The news Web site Malaysiakini in September defied a government order to remove two videos about a dispute between Muslims and minority Hindus over the relocation of a Hindu temple in Kuala Lumpur. The Malaysian Communications and Multimedia Commission had called the videos “provocative” and in violation of the country’s 1998 Communication and Multimedia Act. Muslim protesters were shown delivering the severed head of a cow—sacred to Hindus—to a government office in the first clip, filmed by Malaysiakini reporters. The second recorded Home Minister Hishammuddin Hussein describing the protesters as “victims” in a September 2 press conference. The commission launched an investigation of the site after its refusal, but no further measures were announced, according to international news reports.

SINGAPORE

A three-member Court of Appeal upheld a 2008 ruling that the Far Eastern Economic Review had defamed Singapore’s founder, Lee Kuan Yew, and his son, Prime Minister Lee Hsien Loong, in a 2006 article that touched on the country’s record of politicized defamation cases. Damages were set at $200,000 plus $30,000 in legal fees. The Lees have won hundreds of thousands of dollars in damages or out-of-court settlements from legal actions against foreign publications, according to CPJ research. Dow Jones, the 63-year-old magazine’s owner, announced in September that it would close the Review in December 2009 due to losses in advertising revenue.

SOUTH KOREA

In April, a Seoul court acquitted Park Dae-sung, who used the name Minerva to make financial predictions on the Web site Daum, on a charge of “spreading false information with the intent of harming the public interest.” The government took issue with a claim, made by Park in a December 2008 posting, that it was trying to dissuade local bankers from buying U.S. dollars. Authorities had wanted an 18-month jail term.
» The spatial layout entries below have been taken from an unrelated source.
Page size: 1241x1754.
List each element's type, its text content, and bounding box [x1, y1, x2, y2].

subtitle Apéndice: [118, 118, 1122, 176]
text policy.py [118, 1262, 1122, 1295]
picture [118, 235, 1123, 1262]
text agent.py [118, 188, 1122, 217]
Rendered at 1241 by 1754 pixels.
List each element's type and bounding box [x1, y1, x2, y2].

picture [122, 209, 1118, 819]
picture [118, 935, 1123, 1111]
Authorities indicted four producers and a staff writer for the current affairs television program “PD Notebook” in June on charges of defaming the former agriculture minister and disrupting U.S. beef imports in an April 2008 broadcast, according to local news reports. The show alleged that U.S. beef had spread mad cow disease in humans, a report that sparked public outcry. The meat importing firm A Meat sued the show’s network, Munhwa Broadcasting Corporation, in August, seeking 300 million won ($260,000) in damages for lost business.